Unser BirdLife-Partnerverband LPO hat uns heute darüber informiert, dass am vergangenen Freitag die Jagd auf Turteltauben in Frankreich für diese Saison vom Staatstrat vorzeitig beendet wurde (Pressemitteilung (frz.) von LPO)!

Leider war dies zu spät für den Beginn der Jagdsaison, denn das Dekret wurde vom zuständigen Ministerium erst zwei Tage vor dem Eröffnungstermin des 29. Augusts veröffentlicht, aber früh genug, um die Jagd zum Beginn der zweiten Septemberhälfte einzustellen.
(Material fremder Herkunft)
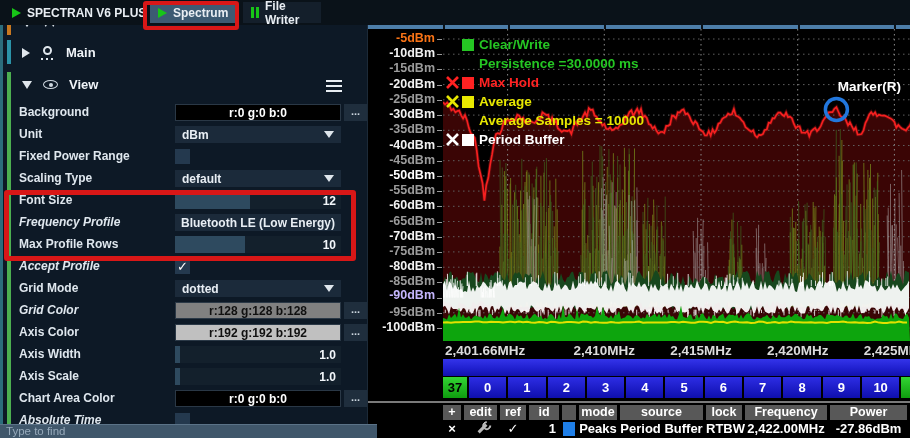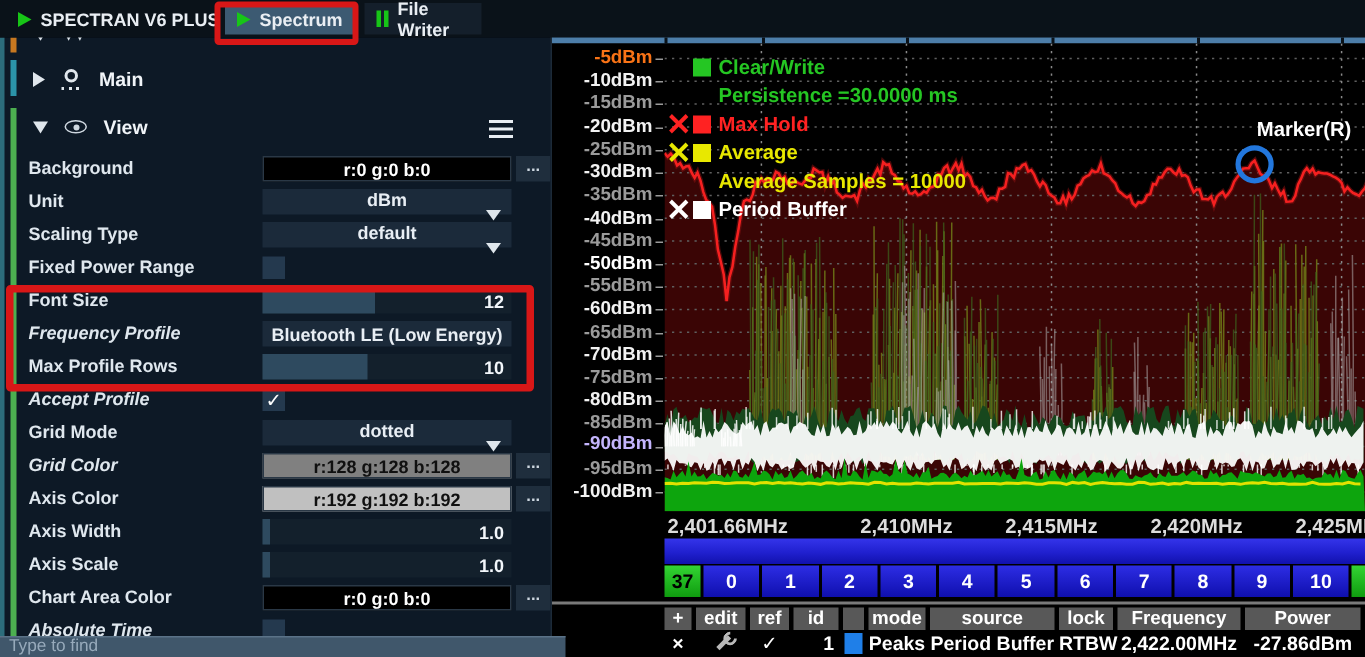--- a/index.html
+++ b/index.html
@@ -35,21 +35,21 @@
   .eye i { position:absolute; left:4.5px; top:1.5px; width:4px; height:4px; border-radius:50%; background:#cfd8e0; }
   .burger { position:absolute; left:326px; width:16px; height:12px;
             border-top:2.5px solid #e8edf2; border-bottom:2.5px solid #e8edf2; }
   .burger:before { content:""; position:absolute; left:0; top:2.5px; width:16px; height:2.5px; background:#e8edf2; }
   #prop-rows { position:absolute; left:0; top:77px; width:368px; }
   .prow { position:relative; height:22px; }
   .prow .lbl { position:absolute; left:19px; top:3px; color:#dfe7ee; font-size:12px; font-weight:700; white-space:nowrap; }
   .prow .lbl.it { font-style:italic; }
   .ctl { position:absolute; left:175px; top:2px; width:166px; height:17px; font-size:12px; font-weight:700; }
   .ctl.colorbox { display:flex; align-items:center; justify-content:center; border:1px solid #2a3846; }
-  .ctl.dd { background:#1b2a3a; color:#e8eef4; display:flex; align-items:center; padding:0 7px;flex-direction:column; }
+  .ctl.dd { background:#1b2a3a; color:#e8eef4; display:flex; align-items:center; padding:0 7px; }
   .ctl.dd .arrow { margin-left:auto; width:0; height:0; border-top:7px solid #dfe6ec; border-left:5px solid transparent; border-right:5px solid transparent; }
   .ctl.btn { background:#1b2a3a; color:#e8eef4; display:flex; align-items:center; justify-content:center; }
   .ctl.slider { background:#13202c; color:#f2f6fa; }
   .ctl.slider .fill { position:absolute; left:0; top:0; height:100%; background:#2e4a5f; }
   .ctl.slider .val { position:absolute; right:5px; top:1.5px; }
   .chk { position:absolute; left:175px; top:3px; width:15px; height:15px; background:#24394e; color:#fff;
          font-size:13px; line-height:15px; text-align:center; font-weight:700; }
   .dots-btn { position:absolute; left:344px; top:2px; width:23px; height:17px; background:#1f2e3d;
               color:#cdd7e0; font-size:11px; font-weight:700; text-align:center; line-height:14px; }
   #find { position:absolute; left:0; top:424px; width:377px; height:14px; background:#40576b;
@@ -138,29 +138,29 @@
            <div class="dots-btn">...</div>
         </div>
         <div class="prow">
           <span class="lbl">Unit</span>
           <div class="ctl dd">
             <span>dBm</span>
             <span class="arrow"></span>
           </div>
         </div>
         <div class="prow">
+          <span class="lbl">Fixed Power Range</span>
+          <div class="chk"></div>
+        </div>
+        <div class="prow">
           <span class="lbl">Scaling Type</span>
           <div class="ctl dd">
             <span>default</span>
             <span class="arrow"></span>
           </div>
-        </div>
-        <div class="prow">
-          <span class="lbl">Fixed Power Range</span>
-          <div class="chk"></div>
         </div>
         <div class="prow">
           <span class="lbl">Font Size</span>
           <div class="ctl slider">
             <span class="fill" style="width:45%"></span>
             <span class="val">12</span>
           </div>
         </div>
         <div class="prow">
           <span class="lbl it">Frequency Profile</span>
Französische Jäger nutzten zwar die Lücke von zwei Wochen um Turteltauben zu schießen, jedoch waren es mit 7.000 weit weniger als die vorher geltende Quote von knapp 18.000 Vögeln.

Die für die Staatsratsentscheidung zugrundeliegende öffentliche Konsultation (mehr als 19.000 Beiträge) ergab 75,2 Prozent der Stimmen gegen die Jagd auf Turteltauben. Der NABU ist LPO am 10. August mit einem kurzfristigen Aufruf in Deutschland zur Seite gesprungen. Und tatsächlich – allein dank Ihrer Unterstützung können wir davon ausgehen, dass auch einige hundert deutsche Stimmen gegen die Jagd auf „unsere“ dort durchziehenden Turteltauben geholfen haben.

Diese erfreuliche Entwicklung stimmt uns hoffnungsvoll für unsere Sendertauben: Vier von fünf haben auf ihrem begonnen Zug in die Überwinterungsgebiete den Weg über Frankreich gewählt!